Emma Stonex
Emma Stonex is a novelist and The Lamplighters is her debut under her own name; she is the author of several books written under a pseudonym. Before becoming a writer, she worked as an editor at a major publishing house. She lives in Bristol with her husband and two young daughters.
My Q&A with the author:
How much work does your title do to take readers into the story?Follow Emma Stonex on Twitter.
I hit on The Lamplighters while writing the first draft, and knew I’d fight to keep it if it was ever up for debate (my publishers liked it too, so that was lucky!). Traditionally, lamplighters were employed to tend streetlights, not lighthouses, but my reason for choosing the word was twofold. First, ‘The Lamplighter’ is the title of a poem by Robert Louis Stevenson, author of Treasure Island, who belonged to the Stevenson family of lighthouse engineers. (You can imagine how out of place a fiction writer might have felt in a clan of straight-talking builders.) This felt like a perfect fit. Second, I just love the word ‘lamplight’ – it has an evocative, inviting feel, a soft rhythm brimming with warmth and hope, but also mystery. The Lamplighters is based on the real-life disappearance of three lighthouse keepers from a remote Scottish island in 1900, whose fates to this day are still unknown. I wanted to convey to the reader a sense of the romance and allure of lighthouses, but also their potential for darkness and secrecy.
What’s in a name?
I’ll choose my fictional lighthouse, the Maiden Rock, fifteen miles off the south coast of Cornwall. It felt important to come up with my own lighthouse, so as not to trespass too closely into history, but it was difficult to decide on her name. I say ‘her’, because of the female gendering common in nautical spheres, and also because, in a way, I wanted the lighthouse to be one of the women. Certainly, that’s how the keepers’ wives in the novel see her – as another woman, a mistress of sorts, who has taken their husbands away to a fortress in the middle of the sea. The word ‘maiden’ also conjures a sense of the inaugural, and in the novel’s world she is one of the first lighthouses to be built: two attempts in hostile seas were washed away, with her wick finally being lit in the 1890s.

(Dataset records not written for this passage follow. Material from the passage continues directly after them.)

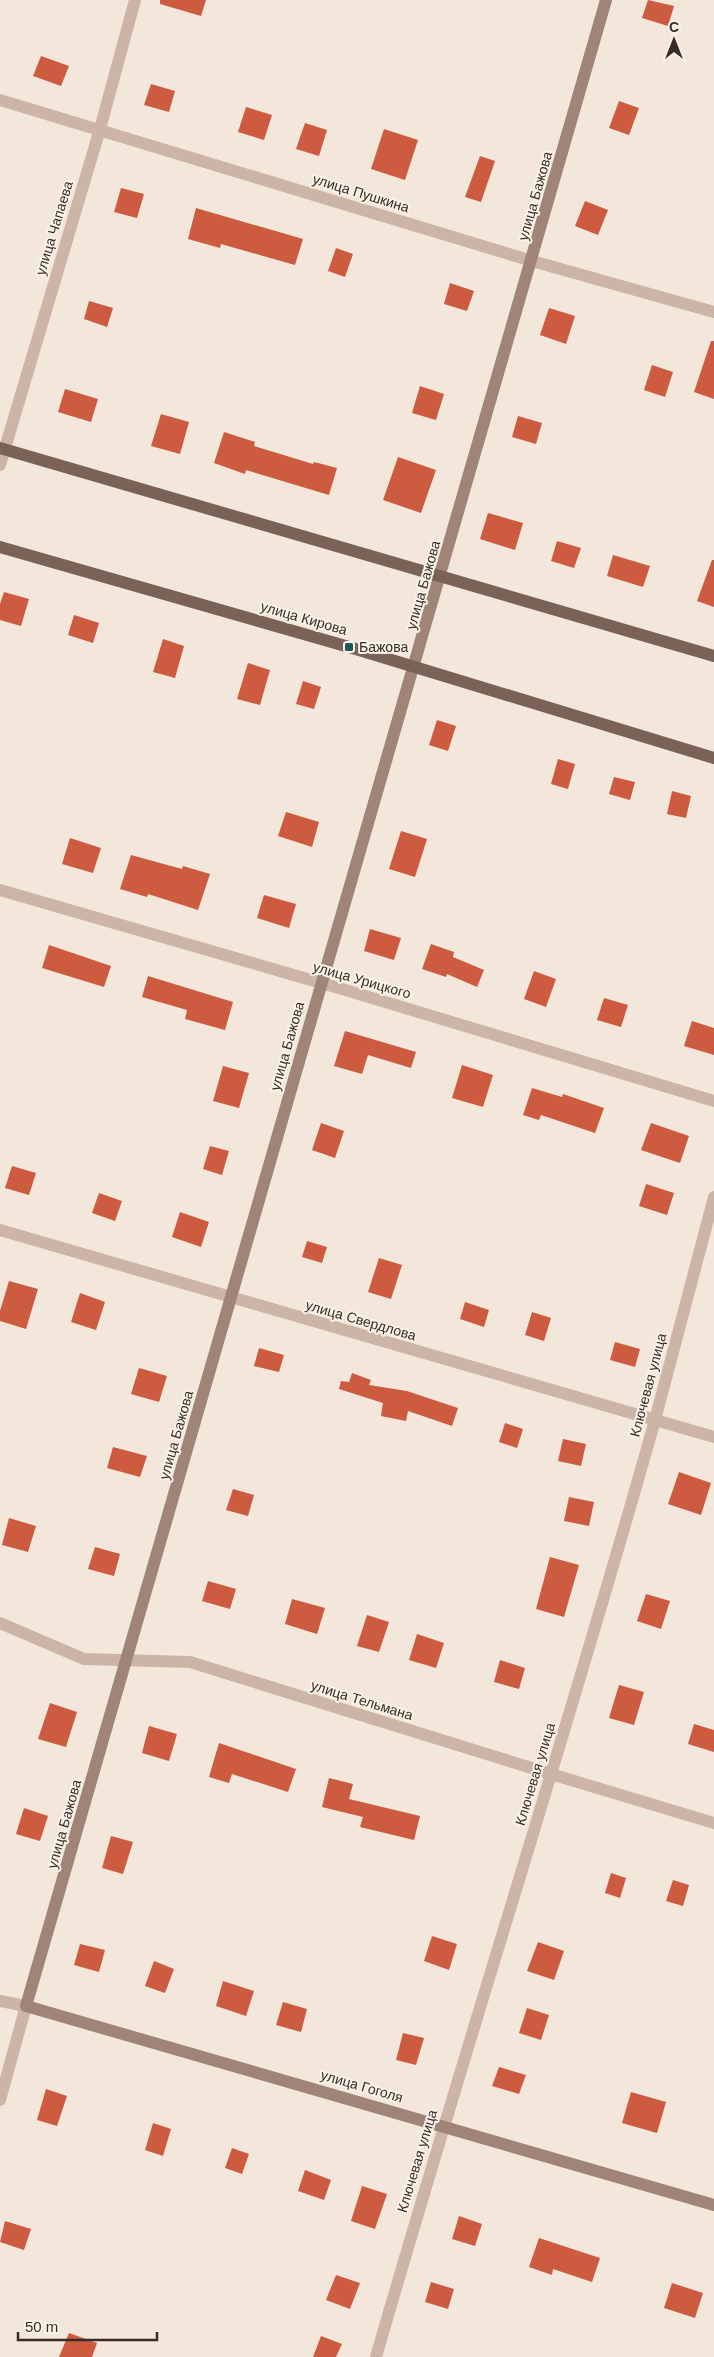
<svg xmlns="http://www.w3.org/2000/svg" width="714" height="2357" font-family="Arial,sans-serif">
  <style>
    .building { fill: #cc5b40 }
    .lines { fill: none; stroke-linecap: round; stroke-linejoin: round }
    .street { stroke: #ccb5a6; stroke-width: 12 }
    .secondary { stroke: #a08477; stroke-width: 12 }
    .primary { stroke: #7a6258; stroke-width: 12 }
    .poi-dot { fill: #1b5a5b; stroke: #faf1e7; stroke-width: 2 }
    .labels { text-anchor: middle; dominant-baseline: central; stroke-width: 4; stroke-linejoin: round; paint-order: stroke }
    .street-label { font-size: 14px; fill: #372c27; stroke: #faf1e7 }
    .poi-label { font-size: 14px; fill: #372c27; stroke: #faf1e7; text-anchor: start }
  </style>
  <rect width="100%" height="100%" fill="#f3e6db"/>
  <g class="building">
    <path d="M160,0H206L201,16L160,4Z"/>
    <path d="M648,0L674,6L668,26L642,18Z"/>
    <path d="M41,56L69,66L61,86L33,76Z"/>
    <path d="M151,84L175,91L169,112L144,105Z"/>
    <path d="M619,101L639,108L629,135L609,128Z"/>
    <path d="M246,107L272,115L264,140L238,132Z"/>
    <path d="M305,123L327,130L319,156L296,149Z"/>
    <path d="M384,129L418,140L405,180L371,169Z"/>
    <path d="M480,156L495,161L481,202L465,197Z"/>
    <path d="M121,188L144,194L137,218L114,212Z"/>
    <path d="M585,201L608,210L598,235L575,226Z"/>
    <path d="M196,208L303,239L295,265L221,244L220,248L188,239Z"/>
    <path d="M336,248L353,254L345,277L328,271Z"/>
    <path d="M450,283L474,291L467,311L444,304Z"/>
    <path d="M89,301L113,308L107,327L84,319Z"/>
    <path d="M549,308L575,316L566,344L540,335Z"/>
    <path d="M711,341H714V399L694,392Z"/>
    <path d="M652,365L673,372L665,397L644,390Z"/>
    <path d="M420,386L444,394L436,420L412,413Z"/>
    <path d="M65,389L98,399L91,422L58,412Z"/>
    <path d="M161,414L189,422L180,454L151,446Z"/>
    <path d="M518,416L542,423L536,444L512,437Z"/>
    <path d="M224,432L255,442L254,446L313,464L314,462L337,468L329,495L246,470L245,474L214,463Z"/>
    <path d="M398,457L436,470L421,513L383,500Z"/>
    <path d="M488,513L523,523L515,550L480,539Z"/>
    <path d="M557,541L581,548L574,568L551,561Z"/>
    <path d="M613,555L650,566L643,587L607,576Z"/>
    <path d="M712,560H714V607L697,601Z"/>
    <path d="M4,592L29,599L21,626L0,620V604Z"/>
    <path d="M74,615L99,623L93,643L68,635Z"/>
    <path d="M163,639L184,646L175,678L153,672Z"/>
    <path d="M248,663L270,670L260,705L237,699Z"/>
    <path d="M303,681L321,687L314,709L296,704Z"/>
    <path d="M437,720L456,726L448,751L429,745Z"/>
    <path d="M558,759L575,764L568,789L551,784Z"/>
    <path d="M614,777L635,782L630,800L609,794Z"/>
    <path d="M672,791L691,796L686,818L667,814Z"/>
    <path d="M286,812L319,822L312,847L278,836Z"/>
    <path d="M401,831L427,839L415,877L389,869Z"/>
    <path d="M70,838L101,848L93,873L62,864Z"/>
    <path d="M131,855L182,869L183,866L210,874L198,910L148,894L147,897L120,889Z"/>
    <path d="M264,895L296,904L289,928L257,918Z"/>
    <path d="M370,929L401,938L394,960L364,951Z"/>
    <path d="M431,944L454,952L453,957L484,970L477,987L447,974L446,977L422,969Z"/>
    <path d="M49,945L111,966L104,987L42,968Z"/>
    <path d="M534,971L556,979L546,1007L524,999Z"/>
    <path d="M148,976L233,1002L225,1030L185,1019L187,1010L142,997Z"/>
    <path d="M604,998L628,1005L621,1027L597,1020Z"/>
    <path d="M692,1021L714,1028V1055L684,1046Z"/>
    <path d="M345,1031L416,1052L411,1068L368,1055L362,1074L334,1066Z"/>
    <path d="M462,1065L493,1075L483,1107L452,1098Z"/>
    <path d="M223,1066L249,1073L239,1108L213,1101Z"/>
    <path d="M532,1088L562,1097L563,1094L604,1108L595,1133L541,1115L539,1120L523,1115Z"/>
    <path d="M321,1123L344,1131L335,1158L312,1150Z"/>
    <path d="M651,1123L689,1136L680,1163L641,1150Z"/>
    <path d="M210,1146L229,1151L222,1175L203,1169Z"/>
    <path d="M12,1166L36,1173L29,1195L5,1188Z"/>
    <path d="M646,1184L674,1193L667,1215L639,1206Z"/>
    <path d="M99,1193L122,1201L115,1221L92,1213Z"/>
    <path d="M180,1212L209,1222L201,1247L172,1237Z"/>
    <path d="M307,1241L327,1247L322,1263L302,1257Z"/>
    <path d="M379,1258L402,1265L391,1299L368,1292Z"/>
    <path d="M9,1281L38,1289L26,1329L0,1321V1311Z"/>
    <path d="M80,1293L105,1302L96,1330L71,1322Z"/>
    <path d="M465,1302L489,1310L484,1327L460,1319Z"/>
    <path d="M532,1312L551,1318L544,1341L525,1335Z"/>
    <path d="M615,1342L640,1349L635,1367L610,1360Z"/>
    <path d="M259,1348L284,1355L279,1372L254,1366Z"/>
    <path d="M139,1368L167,1376L159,1402L131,1394Z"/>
    <path d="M352,1373L371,1380L369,1385L407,1391L458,1408L452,1426L408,1411L406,1421L381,1416L383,1403L339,1389L341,1381L349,1382Z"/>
    <path d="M505,1423L523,1429L517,1448L499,1442Z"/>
    <path d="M563,1439L586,1444L581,1466L558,1461Z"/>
    <path d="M113,1447L147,1456L140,1477L107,1468Z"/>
    <path d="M679,1472L711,1483L701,1515L668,1504Z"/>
    <path d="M233,1489L254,1495L248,1516L226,1510Z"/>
    <path d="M569,1497L594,1502L589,1526L564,1521Z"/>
    <path d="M9,1518L36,1526L28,1552L2,1545Z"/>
    <path d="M95,1547L120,1554L114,1576L88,1569Z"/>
    <path d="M550,1557L579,1565L564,1617L536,1609Z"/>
    <path d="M208,1581L236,1589L230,1609L202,1601Z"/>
    <path d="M646,1594L670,1601L661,1629L637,1621Z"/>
    <path d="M292,1599L325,1608L317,1634L285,1624Z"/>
    <path d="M367,1615L389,1622L379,1652L357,1646Z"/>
    <path d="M417,1634L444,1643L436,1668L409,1660Z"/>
    <path d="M500,1660L525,1668L519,1689L494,1682Z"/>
    <path d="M619,1685L644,1692L634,1725L609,1718Z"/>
    <path d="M50,1703L77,1712L66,1747L38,1739Z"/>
    <path d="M694,1724L714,1730V1752L688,1744Z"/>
    <path d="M149,1726L177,1734L169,1761L142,1753Z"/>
    <path d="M219,1743L296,1769L288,1792L232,1774L229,1783L209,1777Z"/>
    <path d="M329,1778L353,1784L349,1799L420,1816L414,1840L360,1827L363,1817L322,1807Z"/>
    <path d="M24,1808L48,1816L40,1841L16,1834Z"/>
    <path d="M111,1836L133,1842L123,1874L102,1868Z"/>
    <path d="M611,1873L626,1878L620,1898L605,1893Z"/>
    <path d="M673,1880L689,1885L683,1906L666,1901Z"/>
    <path d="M432,1936L457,1944L449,1970L424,1961Z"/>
    <path d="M538,1942L564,1951L554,1980L527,1971Z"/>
    <path d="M80,1944L105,1950L99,1972L74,1965Z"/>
    <path d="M154,1961L174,1969L165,1993L145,1986Z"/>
    <path d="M223,1981L254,1991L246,2016L216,2006Z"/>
    <path d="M283,2002L307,2009L301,2032L276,2025Z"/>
    <path d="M527,2008L549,2015L541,2040L519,2033Z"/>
    <path d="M403,2033L424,2038L416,2065L396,2060Z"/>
    <path d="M499,2067L526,2075L519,2094L492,2086Z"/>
    <path d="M46,2089L67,2096L57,2126L37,2120Z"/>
    <path d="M631,2092L666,2102L657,2133L622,2123Z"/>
    <path d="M153,2123L171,2129L163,2156L145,2150Z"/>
    <path d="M232,2148L249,2154L242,2174L225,2168Z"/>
    <path d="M305,2170L331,2180L324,2200L298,2191Z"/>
    <path d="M362,2186L387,2194L375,2229L351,2221Z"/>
    <path d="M459,2216L482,2224L475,2246L452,2239Z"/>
    <path d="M5,2221L31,2229L24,2250L0,2242Z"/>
    <path d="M539,2238L600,2258L592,2282L553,2269L552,2275L529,2267Z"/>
    <path d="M336,2275L360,2283L350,2309L326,2300Z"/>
    <path d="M431,2282L454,2289L448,2309L425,2302Z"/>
    <path d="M672,2283L703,2293L695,2318L664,2308Z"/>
    <path d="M69,2333L97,2343L92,2357H59Z"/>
    <path d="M321,2336L342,2344L336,2357H313Z"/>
  </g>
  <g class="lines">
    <g class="street">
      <path d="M0,100L532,261L714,312"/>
      <path d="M0,465L100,129L135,0"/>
      <path d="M0,890L342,989L714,1101"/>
      <path d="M0,1230L714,1437"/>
      <path d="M0,1623L84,1659L190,1662L551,1774L714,1823"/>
      <path d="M0,2001L26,2006L0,2100"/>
      <path d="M376,2357C466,2044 567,1734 655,1420C675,1346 694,1271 714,1197"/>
    </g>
    <path class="secondary" d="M606,0L26,2006L714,2205"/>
    <g class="primary">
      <path d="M0,448L714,656"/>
      <path d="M0,547L349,647L714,758"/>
    </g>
  </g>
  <rect class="poi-dot" x="344" y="642" width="10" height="10" rx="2.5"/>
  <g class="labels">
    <g class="street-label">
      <text transform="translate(361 193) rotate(17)">улица Пушкина</text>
      <text transform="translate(535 196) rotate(-74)">улица Бажова</text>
      <text transform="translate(54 228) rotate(-73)">улица Чапаева</text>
      <text transform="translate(423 585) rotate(-74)">улица Бажова</text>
      <text transform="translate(304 618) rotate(16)">улица Кирова</text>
      <text transform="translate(362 980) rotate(16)">улица Урицкого</text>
      <text transform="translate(287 1046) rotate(-74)">улица Бажова</text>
      <text transform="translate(361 1320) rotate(16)">улица Свердлова</text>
      <text transform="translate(648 1385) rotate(-75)">Ключевая улица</text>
      <text transform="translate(176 1435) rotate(-74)">улица Бажова</text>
      <text transform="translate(362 1700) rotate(17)">улица Тельмана</text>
      <text transform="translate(535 1774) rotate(-73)">Ключевая улица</text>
      <text transform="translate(64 1824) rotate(-74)">улица Бажова</text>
      <text transform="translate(362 2086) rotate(16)">улица Гоголя</text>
      <text transform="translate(417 2161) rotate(-73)">Ключевая улица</text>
    </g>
    <g class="poi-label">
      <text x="359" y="647">Бажова</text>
    </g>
  </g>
  <g transform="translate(674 40)" stroke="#faf1e7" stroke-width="4" paint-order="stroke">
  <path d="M0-4L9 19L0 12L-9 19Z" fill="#372c27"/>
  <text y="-8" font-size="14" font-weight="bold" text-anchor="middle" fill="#372c27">С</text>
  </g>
  <path d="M18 2332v8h139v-8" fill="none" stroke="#372c27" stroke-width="2.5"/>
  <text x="25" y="2332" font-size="15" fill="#372c27" stroke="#faf1e7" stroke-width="4" paint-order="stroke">50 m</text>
</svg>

How surprised would your teenage reader self be by your new novel?
I think The Lamplighters would make sense to her. I’ve always been drawn to the dark side of life, the mysterious, even the supernatural. Ghost stories have always sent a shiver up my spine, and at boarding school we used to swap spooky tales after lights-out. The sea, too, has always been in my heart: I’ve always wanted to write about the sea. So, my teenage self would probably – hopefully – feel it’s where I was always headed. I certainly see it that way now.
Do you find it harder to write beginnings or endings? Which do you change more?
I decided early on how I wanted to answer the mystery of the missing lighthouse keepers. I don’t want to give anything away here, but my interpretation of events – and the resolution I offer – definitely shaped the book from the start. For that reason, I found it easier to write my ending. Beginnings can be difficult because they need to achieve so many things simultaneously: to set up the story and characters, establish the pace, resist giving too much information at once, but at the same time just enough to reel the reader in. I always have to rewrite my beginnings.
Do you see much of yourself in your characters? Do they have any connection to your personality, or are they a world apart?
Yes, I do, some more than others. There are parts of me in all the characters in The Lamplighters: I think it’s hard for an author to disassociate herself completely with any of her players. Of the men, there’s most of me in Arthur, the Principal Keeper of the Maiden Rock: he’s sensitive and introspective and loves reading and nature. His wife, Helen, is the woman with whom I most identify – she misses Arthur when he’s away on the lighthouse, but she is all right on her own; she can stand on her own two feet and doesn’t need him next to her in order to live her life.
What non-literary inspirations have influenced your writing?
Walking in the wild, particularly by the sea. While researching The Lamplighters, I stayed in converted keepers’ cottages in Devon, right on the headland, with only the ocean for company – that was hugely inspiring. I also listened to a lot of 70s music to get into the feel of the period, things like King Crimson and Pink Floyd.